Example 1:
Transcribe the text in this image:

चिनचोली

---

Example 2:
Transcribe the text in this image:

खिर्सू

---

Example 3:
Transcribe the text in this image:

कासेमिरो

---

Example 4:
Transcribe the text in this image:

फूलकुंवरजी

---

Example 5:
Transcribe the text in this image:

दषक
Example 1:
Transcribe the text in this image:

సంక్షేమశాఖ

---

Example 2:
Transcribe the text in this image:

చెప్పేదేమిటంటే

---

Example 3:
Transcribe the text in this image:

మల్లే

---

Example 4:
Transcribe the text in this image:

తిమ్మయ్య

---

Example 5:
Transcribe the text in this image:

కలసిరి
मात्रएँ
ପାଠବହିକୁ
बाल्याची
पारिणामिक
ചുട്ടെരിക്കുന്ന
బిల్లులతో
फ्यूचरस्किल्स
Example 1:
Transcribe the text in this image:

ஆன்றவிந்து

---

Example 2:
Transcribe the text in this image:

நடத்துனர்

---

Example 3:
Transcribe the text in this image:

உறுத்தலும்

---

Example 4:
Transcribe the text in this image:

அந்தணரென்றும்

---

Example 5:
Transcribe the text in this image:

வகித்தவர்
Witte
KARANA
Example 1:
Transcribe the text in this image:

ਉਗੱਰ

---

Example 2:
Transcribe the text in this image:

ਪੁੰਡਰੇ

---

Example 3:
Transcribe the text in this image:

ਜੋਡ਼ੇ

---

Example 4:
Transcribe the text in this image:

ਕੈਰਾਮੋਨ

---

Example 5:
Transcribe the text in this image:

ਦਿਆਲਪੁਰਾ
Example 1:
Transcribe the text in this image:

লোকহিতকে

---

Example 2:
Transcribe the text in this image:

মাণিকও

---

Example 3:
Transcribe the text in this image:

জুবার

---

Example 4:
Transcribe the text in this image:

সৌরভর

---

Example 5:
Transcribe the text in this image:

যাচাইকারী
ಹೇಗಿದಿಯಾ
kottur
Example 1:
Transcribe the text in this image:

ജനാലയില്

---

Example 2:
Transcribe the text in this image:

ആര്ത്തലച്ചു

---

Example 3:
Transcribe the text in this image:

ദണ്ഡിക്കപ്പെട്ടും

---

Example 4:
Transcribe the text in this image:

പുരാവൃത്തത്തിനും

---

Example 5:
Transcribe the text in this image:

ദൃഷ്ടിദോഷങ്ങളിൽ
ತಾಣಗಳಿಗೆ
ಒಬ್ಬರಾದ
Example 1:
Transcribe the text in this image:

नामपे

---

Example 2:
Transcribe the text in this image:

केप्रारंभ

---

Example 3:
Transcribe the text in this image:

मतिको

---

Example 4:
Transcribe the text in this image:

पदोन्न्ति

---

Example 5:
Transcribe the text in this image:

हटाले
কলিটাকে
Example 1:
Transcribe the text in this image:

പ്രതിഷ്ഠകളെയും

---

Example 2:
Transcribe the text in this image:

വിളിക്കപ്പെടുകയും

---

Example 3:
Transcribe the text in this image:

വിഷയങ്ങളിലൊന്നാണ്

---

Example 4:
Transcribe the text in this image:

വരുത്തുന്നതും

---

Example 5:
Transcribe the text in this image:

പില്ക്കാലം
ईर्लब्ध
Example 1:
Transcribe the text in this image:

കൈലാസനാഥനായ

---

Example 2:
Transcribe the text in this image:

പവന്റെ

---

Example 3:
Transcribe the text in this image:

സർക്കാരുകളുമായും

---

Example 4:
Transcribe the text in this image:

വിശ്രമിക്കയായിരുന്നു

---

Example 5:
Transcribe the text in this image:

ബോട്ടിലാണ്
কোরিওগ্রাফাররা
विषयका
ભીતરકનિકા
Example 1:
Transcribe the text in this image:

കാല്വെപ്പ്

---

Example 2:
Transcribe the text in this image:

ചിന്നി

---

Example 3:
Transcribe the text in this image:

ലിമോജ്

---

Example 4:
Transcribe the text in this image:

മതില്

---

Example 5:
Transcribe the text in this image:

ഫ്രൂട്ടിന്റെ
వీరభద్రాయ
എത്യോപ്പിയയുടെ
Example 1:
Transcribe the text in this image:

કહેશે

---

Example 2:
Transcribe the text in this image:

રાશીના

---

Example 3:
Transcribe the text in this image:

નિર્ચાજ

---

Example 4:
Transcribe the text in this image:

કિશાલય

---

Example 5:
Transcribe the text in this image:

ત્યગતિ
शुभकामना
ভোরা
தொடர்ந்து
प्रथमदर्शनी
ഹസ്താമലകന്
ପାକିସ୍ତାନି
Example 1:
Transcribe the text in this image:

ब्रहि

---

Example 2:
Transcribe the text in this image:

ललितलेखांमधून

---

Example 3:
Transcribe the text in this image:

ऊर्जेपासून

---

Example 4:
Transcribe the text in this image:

Your objective:
Copy the entire listing above, line for line, exactly.

Worked solution:
Example 1:
Transcribe the text in this image:

चिनचोली

---

Example 2:
Transcribe the text in this image:

खिर्सू

---

Example 3:
Transcribe the text in this image:

कासेमिरो

---

Example 4:
Transcribe the text in this image:

फूलकुंवरजी

---

Example 5:
Transcribe the text in this image:

दषक
Example 1:
Transcribe the text in this image:

సంక్షేమశాఖ

---

Example 2:
Transcribe the text in this image:

చెప్పేదేమిటంటే

---

Example 3:
Transcribe the text in this image:

మల్లే

---

Example 4:
Transcribe the text in this image:

తిమ్మయ్య

---

Example 5:
Transcribe the text in this image:

కలసిరి
मात्रएँ
ପାଠବହିକୁ
बाल्याची
पारिणामिक
ചുട്ടെരിക്കുന്ന
బిల్లులతో
फ्यूचरस्किल्स
Example 1:
Transcribe the text in this image:

ஆன்றவிந்து

---

Example 2:
Transcribe the text in this image:

நடத்துனர்

---

Example 3:
Transcribe the text in this image:

உறுத்தலும்

---

Example 4:
Transcribe the text in this image:

அந்தணரென்றும்

---

Example 5:
Transcribe the text in this image:

வகித்தவர்
Witte
KARANA
Example 1:
Transcribe the text in this image:

ਉਗੱਰ

---

Example 2:
Transcribe the text in this image:

ਪੁੰਡਰੇ

---

Example 3:
Transcribe the text in this image:

ਜੋਡ਼ੇ

---

Example 4:
Transcribe the text in this image:

ਕੈਰਾਮੋਨ

---

Example 5:
Transcribe the text in this image:

ਦਿਆਲਪੁਰਾ
Example 1:
Transcribe the text in this image:

লোকহিতকে

---

Example 2:
Transcribe the text in this image:

মাণিকও

---

Example 3:
Transcribe the text in this image:

জুবার

---

Example 4:
Transcribe the text in this image:

সৌরভর

---

Example 5:
Transcribe the text in this image:

যাচাইকারী
ಹೇಗಿದಿಯಾ
kottur
Example 1:
Transcribe the text in this image:

ജനാലയില്

---

Example 2:
Transcribe the text in this image:

ആര്ത്തലച്ചു

---

Example 3:
Transcribe the text in this image:

ദണ്ഡിക്കപ്പെട്ടും

---

Example 4:
Transcribe the text in this image:

പുരാവൃത്തത്തിനും

---

Example 5:
Transcribe the text in this image:

ദൃഷ്ടിദോഷങ്ങളിൽ
ತಾಣಗಳಿಗೆ
ಒಬ್ಬರಾದ
Example 1:
Transcribe the text in this image:

नामपे

---

Example 2:
Transcribe the text in this image:

केप्रारंभ

---

Example 3:
Transcribe the text in this image:

मतिको

---

Example 4:
Transcribe the text in this image:

पदोन्न्ति

---

Example 5:
Transcribe the text in this image:

हटाले
কলিটাকে
Example 1:
Transcribe the text in this image:

പ്രതിഷ്ഠകളെയും

---

Example 2:
Transcribe the text in this image:

വിളിക്കപ്പെടുകയും

---

Example 3:
Transcribe the text in this image:

വിഷയങ്ങളിലൊന്നാണ്

---

Example 4:
Transcribe the text in this image:

വരുത്തുന്നതും

---

Example 5:
Transcribe the text in this image:

പില്ക്കാലം
ईर्लब्ध
Example 1:
Transcribe the text in this image:

കൈലാസനാഥനായ

---

Example 2:
Transcribe the text in this image:

പവന്റെ

---

Example 3:
Transcribe the text in this image:

സർക്കാരുകളുമായും

---

Example 4:
Transcribe the text in this image:

വിശ്രമിക്കയായിരുന്നു

---

Example 5:
Transcribe the text in this image:

ബോട്ടിലാണ്
কোরিওগ্রাফাররা
विषयका
ભીતરકનિકા
Example 1:
Transcribe the text in this image:

കാല്വെപ്പ്

---

Example 2:
Transcribe the text in this image:

ചിന്നി

---

Example 3:
Transcribe the text in this image:

ലിമോജ്

---

Example 4:
Transcribe the text in this image:

മതില്

---

Example 5:
Transcribe the text in this image:

ഫ്രൂട്ടിന്റെ
వీరభద్రాయ
എത്യോപ്പിയയുടെ
Example 1:
Transcribe the text in this image:

કહેશે

---

Example 2:
Transcribe the text in this image:

રાશીના

---

Example 3:
Transcribe the text in this image:

નિર્ચાજ

---

Example 4:
Transcribe the text in this image:

કિશાલય

---

Example 5:
Transcribe the text in this image:

ત્યગતિ
शुभकामना
ভোরা
தொடர்ந்து
प्रथमदर्शनी
ഹസ്താമലകന്
ପାକିସ୍ତାନି
Example 1:
Transcribe the text in this image:

ब्रहि

---

Example 2:
Transcribe the text in this image:

ललितलेखांमधून

---

Example 3:
Transcribe the text in this image:

ऊर्जेपासून

---

Example 4:
Transcribe the text in this image:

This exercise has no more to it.